PEDIDO DE TAREFA A:
Reproduza a matéria sobre a população de rua de Salvador começando em "Pessoas em situação de rua recebendo" e seguindo até "Rede Cata Bahia.", rebatizando "Censo" como "Levantamento".
PEDIDO DE TAREFA B:
Escreva o que vem a seguir na matéria sobre a população de rua de Salvador, a partir do ponto em que ela termina.

TRECHO:
****

Publicado em 9 de janeiro de 2024 às 06:00

Pessoas em situação de rua recebendo doações  Crédito: Ana Lucia Albuquerque/CORREIO

Das 5.130 pessoas vivendo em situação de rua em Salvador, 77% (3.949) são homens e 93% (4.778) são negras. Os dados são do Censo das Pessoas em Situação de Rua de Salvador, divulgado na manhã desta segunda-feira (8). O estudo é fruto de uma parceria entre a Prefeitura e o Projeto Axé, com cooperação técnica da Universidade Federal da Bahia (Ufba), Movimento População de Rua (MNPR) e a Rede Cata Bahia.

De acordo com o Censo, a população preta é a maioria entre as pessoas em situação de rua, equivalendo a 64% (3.265) do total recenseado. Pessoas pardas aparecem em seguida, com 29% (1.513). Por sua vez, as pessoas brancas ocupam o terceiro lugar do perfil racial, com 4% (208) das pessoas mapeadas.

Para Ademário Costa, cientista Social e coordenador de Relações Institucionais do Movimento Negro Unificado (MNU), as razões para as pessoas negras serem a maioria em situação de rua na capital baiana têm raízes históricas. Ele destaca que o colorismo têm influência decisiva nesse cenário, uma vez que pessoas pretas compõem a maioria desses dados.

“Nosso racismo à brasileira é baseado em uma política de branqueamento da população que atribui aspectos negativos para a população negra de forma gradativa. Quanto mais a população se aproxima das origens africanas maior é a ausência de direitos, tratando de forma menos perversa a parte da população que apresenta um fenótipo mais europeizado ou socialmente branco”, pontua.

No que diz respeito ao sexo, Lucas Vezedek, técnico em atividades educacionais do Projeto Axé, aponta que o fato de os homens serem a maioria dentre as pessoas em situação de rua em Salvador acompanha o cenário nacional. As mulheres representam 19% (975) do total. “Um dado sobre educação patriarcal indica que os homens e os meninos das partes trabalhadoras mais vulneráveis vão para as ruas buscar sustento, enquanto as mulheres são mantidas no ambiente doméstico. Elas não são menos vulneráveis por isso, mas ficam mantidas por mais tempo em casa”, esclarece.

****

Entradas do conjunto de dados
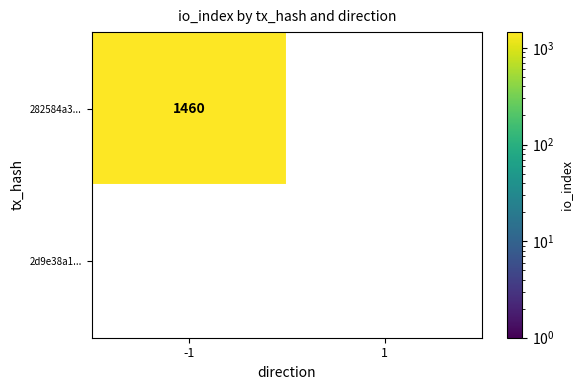

The value of 282584a3... at -1 is 829. True or false?

False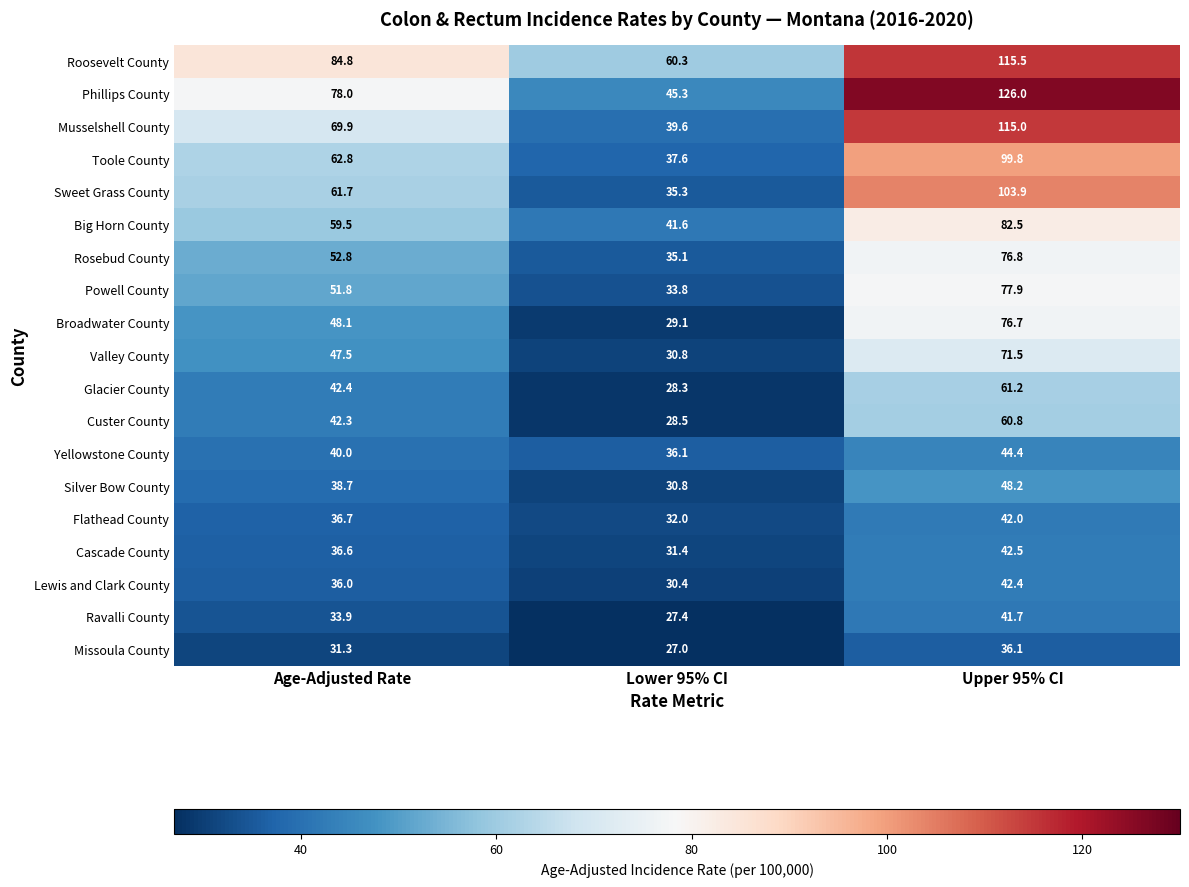

At how many categories does at least one series exceed 97?

1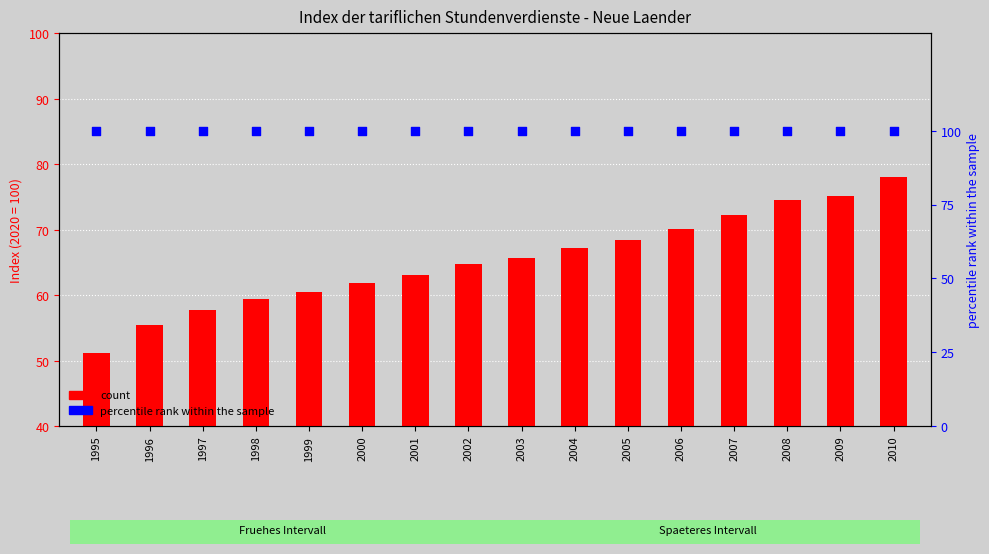

Which series reaches the minimum Y coordinate?

count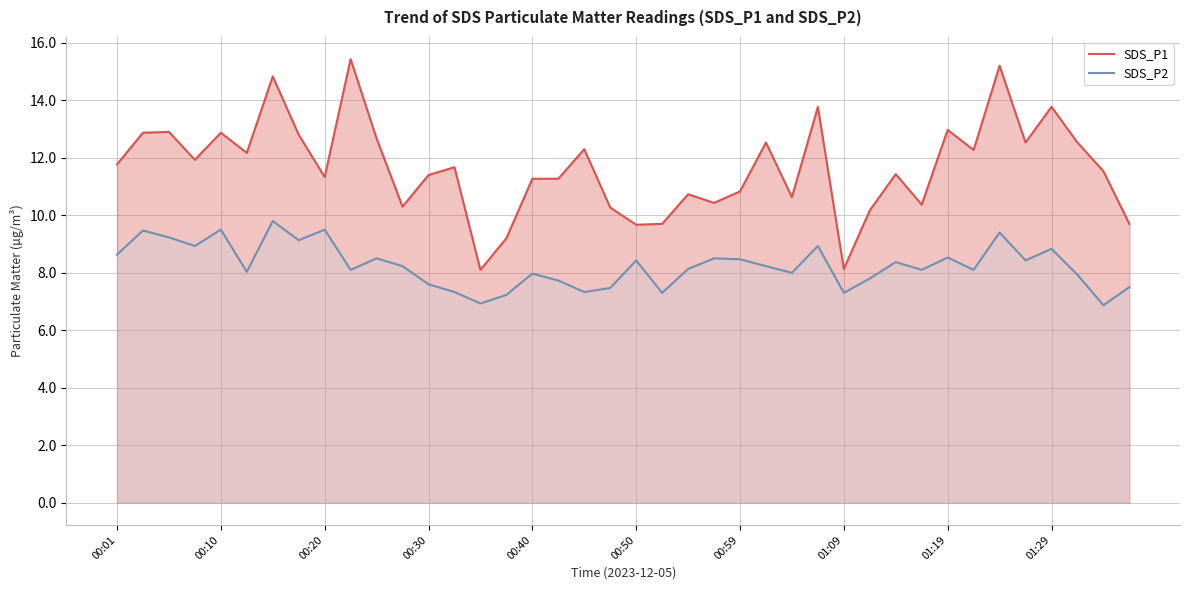

List the series in order of their overall mean, lowest first.

SDS_P2, SDS_P1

****

RESULTADO A:
Pessoas em situação de rua recebendo doações  Crédito: Ana Lucia Albuquerque/CORREIO

Das 5.130 pessoas vivendo em situação de rua em Salvador, 77% (3.949) são homens e 93% (4.778) são negras. Os dados são do Levantamento das Pessoas em Situação de Rua de Salvador, divulgado na manhã desta segunda-feira (8). O estudo é fruto de uma parceria entre a Prefeitura e o Projeto Axé, com cooperação técnica da Universidade Federal da Bahia (Ufba), Movimento População de Rua (MNPR) e a Rede Cata Bahia.

RESULTADO B:
Ademário Costa acrescenta que a lógica patriarcal, que idealiza o homem como provedor, baseia a educação que é dada para eles desde crianças. “Para os homens sempre foram destinados trabalhos fisicamente mais pesados e de maior exposição a riscos sociais, menor cuidado com a saúde baseado em mitos sobre as condições físicas masculinas que fortalecem o racismo e na prática contribuem para diminuir os direitos desse segmento populacional”, afirma.

Há dois anos vivendo no Viaduto do Politeama, Vagner Santos, 22 anos, é produto dessa lógica cruel. Sem casa depois de sucessivas perdas por enchentes, ele resolveu ir para as ruas com sua esposa e filho para buscar sustento. “A precisão falou mais alto e a gente veio para cá. Perdemos nossa casa, que era no Largo do Rio Vermelho, e agora eu faço de tudo para sobreviver. Às vezes aparece um ‘corre’ para fazer, outro dia ficamos aqui o dia todo. Meu maior desejo é ter uma casa para mim, minha mulher, meus filhos e minha mãe”, diz.

Pessoas adultas são maioria entre aquelas em situação de rua, representando 81% (4.175) da população recenseada. Em seguida, estão as pessoas idosas, com 9% (479%), e crianças, com 5% (275). Os adultos, apesar de representarem a maior quantidade de pessoas nas ruas, passam a viver nessa condição a partir da infância. Segundo Lucas Vezedek, isso ocorre por contexto de privação de direitos a que são submetidos quando crianças.

“Temos um cenário de negação de direito de acesso à política públicas que vão colocar crianças em situação em que há exploração do trabalho infantil, então a grande maioria delas começa a trajetória de rua sendo exploradas”, ressalta.